Militant blanquiste dès 1864, Edmond Levraud appartint au noyau « embryon du Parti ». Voir Casse.

Il fut condamné à deux reprises, avant la Commune, pour son activité militante : le 16 février 1866, à Paris, trois mois de prison pour cris séditieux ; quinze mois de prison, le 14 mars 1867, toujours à Paris, pour participation à une société secrète : il avait tout simplement assisté à la réunion qui se tint, le 7 novembre 1866, au Café de la Renaissance, 1, boulevard Saint-Michel, réunion qui avait pour but de trancher l’affaire Protot, blanquiste qui était intervenu au congrès de Genève de l’Internationale, en septembre 1866, malgré la défense de Blanqui. La police, prévenue, arrêta 41 personnes au Café de la Renaissance. Dix-huit condamnations furent prononcées : Ed. Levraud, Protot et Tridon, quinze mois de prison, 100 F d’amende ; C. Bazin, Calavaz, Largillière, Meunier, Vaissier (et non Vayssier), H. Villeneuve, six mois de prison, 100 F d’amende ; Jeunesse, trois mois de prison, 500 F d’amende ; P. Dubois, A. Humbert, Jeannon, Landowski, Richet, Sornet, Stévenin, Subit, trois mois de prison (cf. Maurice Dommanget, op. cit.).

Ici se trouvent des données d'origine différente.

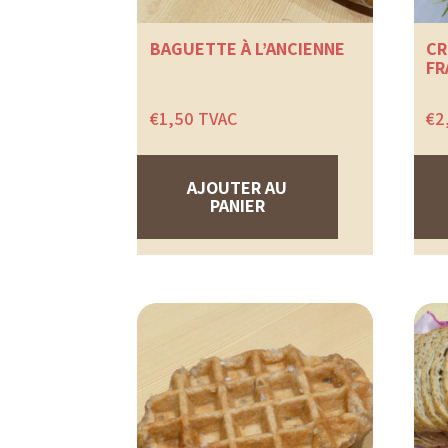
BAGUETTE À L’ANCIENNE
CR
FR
€
1,50
TVAC
€
2
AJOUTER AU
PANIER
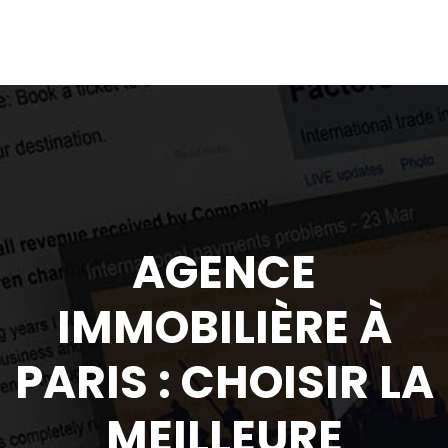
AGENCE
IMMOBILIÈRE À
PARIS : CHOISIR LA
MEILLEURE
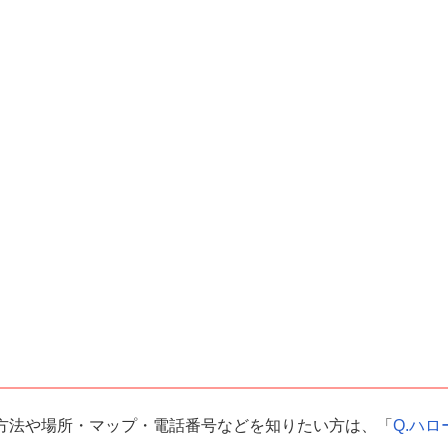
方法や場所・マップ・電話番号などを知りたい方は、「
Q.ハロ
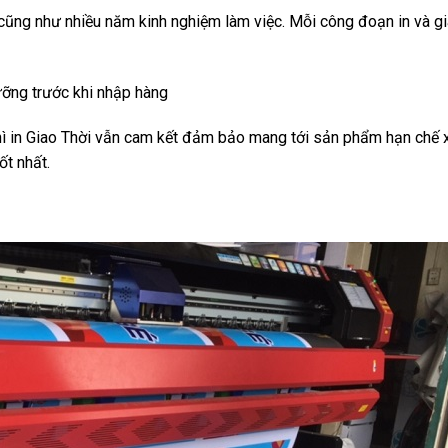
cũng như nhiều năm kinh nghiệm làm việc. Mỗi công đoạn in và gi
ưỡng trước khi nhập hàng
hì in Giao Thời vẫn cam kết đảm bảo mang tới sản phẩm hạn chế x
ốt nhất.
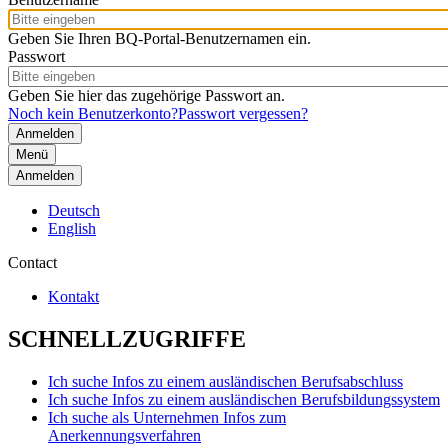
Geben Sie Ihren BQ-Portal-Benutzernamen ein.
Passwort
Geben Sie hier das zugehörige Passwort an.
Noch kein Benutzerkonto?
Passwort vergessen?
Menü
Anmelden
Deutsch
English
Contact
Kontakt
SCHNELLZUGRIFFE
Ich suche Infos zu einem ausländischen Berufsabschluss
Ich suche Infos zu einem ausländischen Berufsbildungssystem
Ich suche als Unternehmen Infos zum
Anerkennungsverfahren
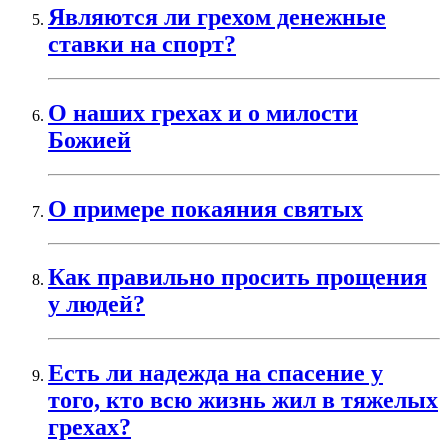
Являются ли грехом денежные
ставки на спорт?
О наших грехах и о милости
Божией
О примере покаяния святых
Как правильно просить прощения
у людей?
Есть ли надежда на спасение у
того, кто всю жизнь жил в тяжелых
грехах?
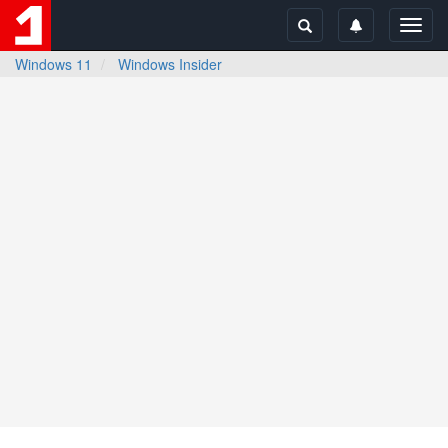
Toggl
navig
Windows 11
Windows Insider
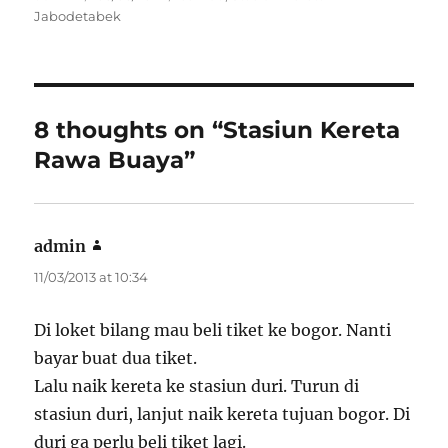
on
Jabodetabek
8 thoughts on “Stasiun Kereta
Rawa Buaya”
admin
says:
11/03/2013 at 10:34
Di loket bilang mau beli tiket ke bogor. Nanti
bayar buat dua tiket.
Lalu naik kereta ke stasiun duri. Turun di
stasiun duri, lanjut naik kereta tujuan bogor. Di
duri ga perlu beli tiket lagi.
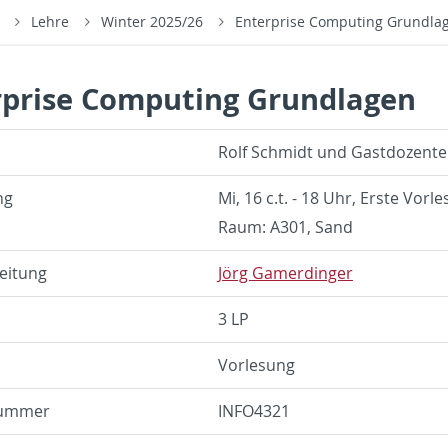
s
Lehre
Winter 2025/26
Enterprise Computing Grundla
rprise Computing Grundlagen
Rolf Schmidt und Gast­dozen­t
ng
Mi, 16 c.t. - 18 Uhr, Erste Vor
Raum: A301, Sand
eitung
Jörg Gamerdinger
3 LP
Vor­lesung
num­mer
IN­FO4321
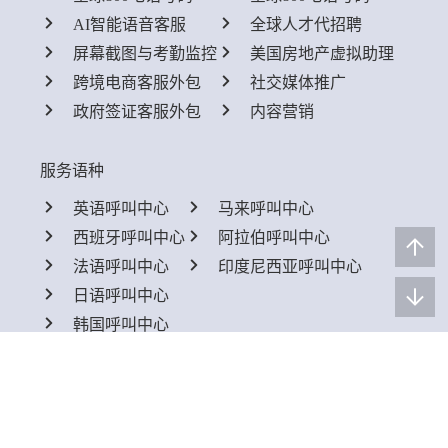
AI智能语音客服
全球人才代招聘
屏幕截图与考勤监控
美国房地产虚拟助理
跨境电商客服外包
社交媒体推广
政府签证客服外包
内容营销
服务语种
英语呼叫中心
马来呼叫中心
西班牙呼叫中心
阿拉伯呼叫中心
法语呼叫中心
印度尼西亚呼叫中心
日语呼叫中心
韩国呼叫中心
快速链接
快速询盘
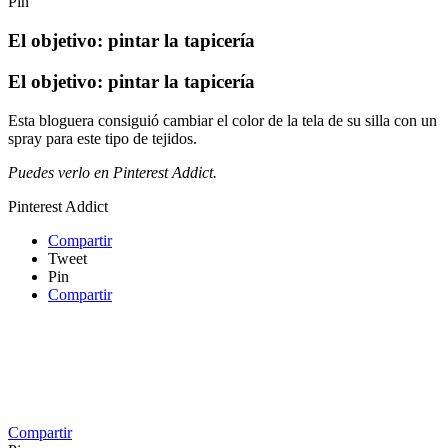
Pin
El objetivo: pintar la tapicería
El objetivo: pintar la tapicería
Esta bloguera consiguió cambiar el color de la tela de su silla con un
spray para este tipo de tejidos.
Puedes verlo en Pinterest Addict.
Pinterest Addict
Compartir
Tweet
Pin
Compartir
Compartir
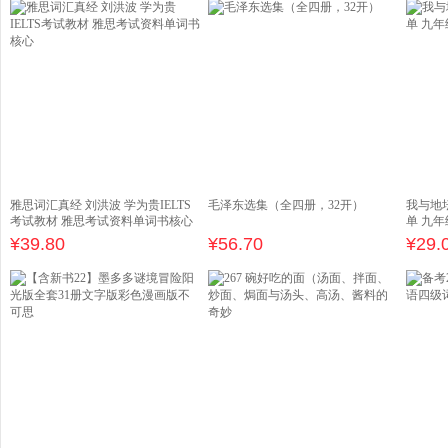
雅思词汇真经 刘洪波 学为贵IELTS
毛泽东选集（全四册，32开）
我与地
考试教材 雅思考试资料单词书核心
单 九
¥
39.80
¥
56.70
¥
29.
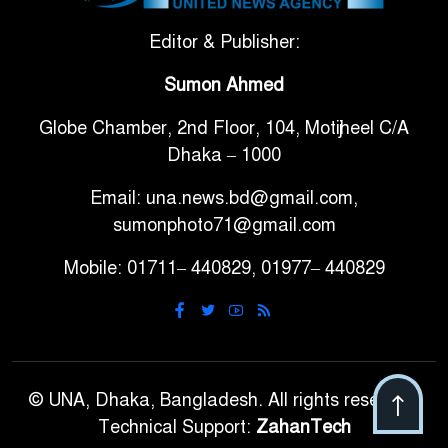
সরকারি ৩শ কেজি বই বিক্রির
Editor & Publisher:
৭
অভিযোগ মাদ্রাসা সুপারের বিরুদ্ধে
Sumon Ahmed
Globe Chamber, 2nd Floor, 104, Motijheel C/A
গাড়ি বিক্রির পর মালিকানা
৮
Dhaka – 1000
পরিবর্তনে কঠোর নির্দেশনা
Email: una.news.bd@gmail.com,
আ.লীগ ও বিএনপির বিরুদ্ধে
sumonphoto71@gmail.com
৯
সমানভাবে লড়াই চালিয়ে যেতে হবে:
Mobile: 01711– 440829, 01977– 440829
নাহিদ
ঢাবিতে মাথায় কাঁঠাল পড়ে মালির
১০
মৃত্যু
© UNA, Dhaka, Bangladesh. All rights reserved.
Technical Support:
ZahanTech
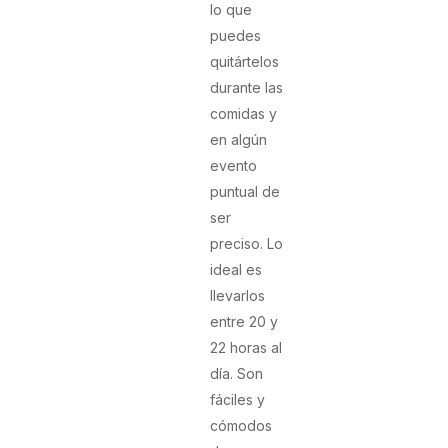
lo que
puedes
quitártelos
durante las
comidas y
en algún
evento
puntual de
ser
preciso. Lo
ideal es
llevarlos
entre 20 y
22 horas al
día. Son
fáciles y
cómodos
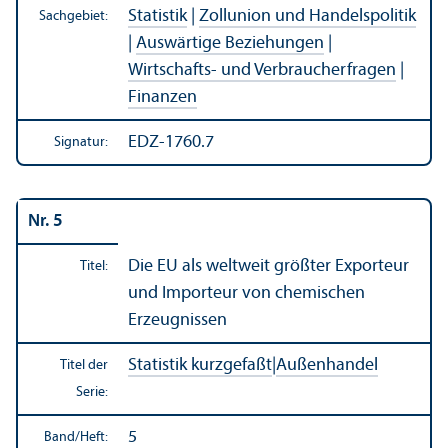
Statistik
|
Zollunion und Handels­politik
Sachgebiet:
|
Auswärtige Beziehungen
|
Wirtschafts- und Verbraucherfragen
|
Finanzen
EDZ-1760.7
Signatur:
Nr. 5
Die EU als weltweit größter Exporteur
Titel:
und Importeur von chemischen
Erzeugnissen
Statistik kurzgefaßt
|
Außen­handel
Titel der
Serie:
5
Band/
Heft:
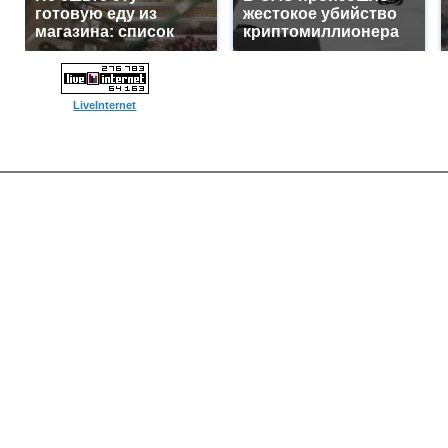
готовую еду из
жестокое убийство
магазина: список
криптомиллионера
LiveInternet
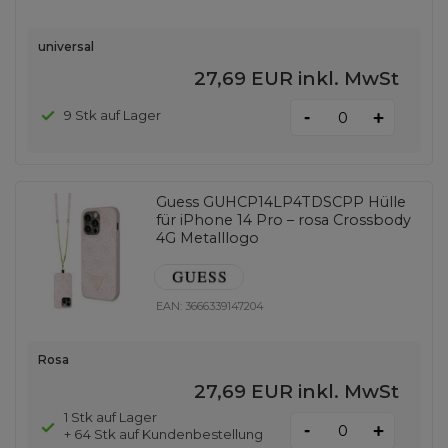
universal
27,69 EUR
inkl. MwSt
-
9 Stk auf Lager
+
Guess GUHCP14LP4TDSCPP Hülle
für iPhone 14 Pro – rosa Crossbody
4G Metalllogo
EAN:
3666339147204
Rosa
27,69 EUR
inkl. MwSt
1 Stk auf Lager
-
+
+ 64 Stk auf Kundenbestellung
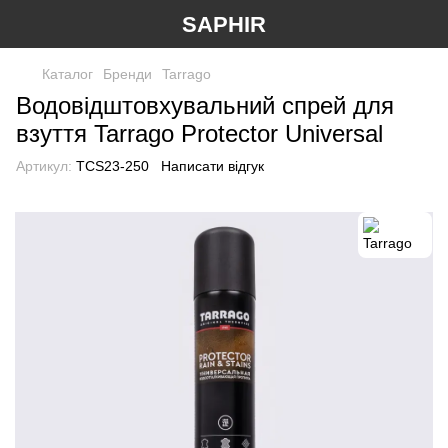
SAPHIR
Каталог
Бренди
Tarrago
Водовідштовхувальний спрей для
взуття Tarrago Protector Universal
Артикул:
TCS23-250
Написати відгук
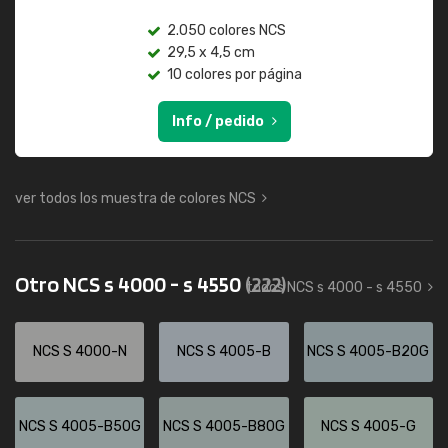
2.050 colores NCS
29,5 x 4,5 cm
10 colores por página
Info / pedido
ver todos los muestra de colores NCS
Otro NCS s 4000 - s 4550
(222)
todos NCS s 4000 - s 4550
NCS S 4000-N
NCS S 4005-B
NCS S 4005-B20G
NCS S 4005-B50G
NCS S 4005-B80G
NCS S 4005-G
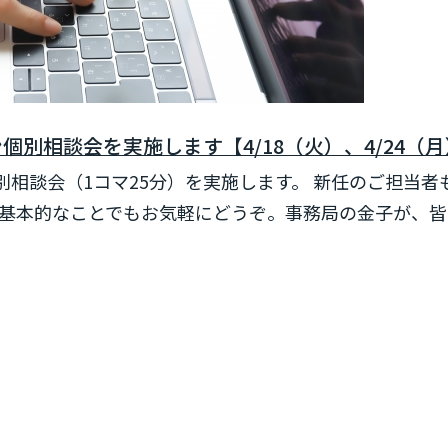
別相談会を実施します【4/18（火）、4/24（月）
別相談会（1コマ25分）を実施します。 新任のご担当
基本的なことでもお気軽にどうぞ。事務局の金子が、皆さ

Le 4 septembre 1870, Ed. Levraud joua un rôle très actif avec Granger et Balsenq, et tous les trois furent parmi les premiers à entrer au Corps législatif. Après la proclamation de la République, Ed. Levraud fut rédacteur à La Patrie en Danger (cf. La Commune di Parigi, op. cit.). Il habitait alors, 12, rue Gît-le-Coeur, dans le VIe arr. (vers la fin de l’Empire, il avait habité 1, place Voltaire, XIe arr.)

Chef du 204e bataillon de la Garde nationale, il le demeura jusqu’au lendemain du 31 octobre 1870. Il fut alors destitué, puis condamné par contumace, le 11 mars 1871, à la peine de mort.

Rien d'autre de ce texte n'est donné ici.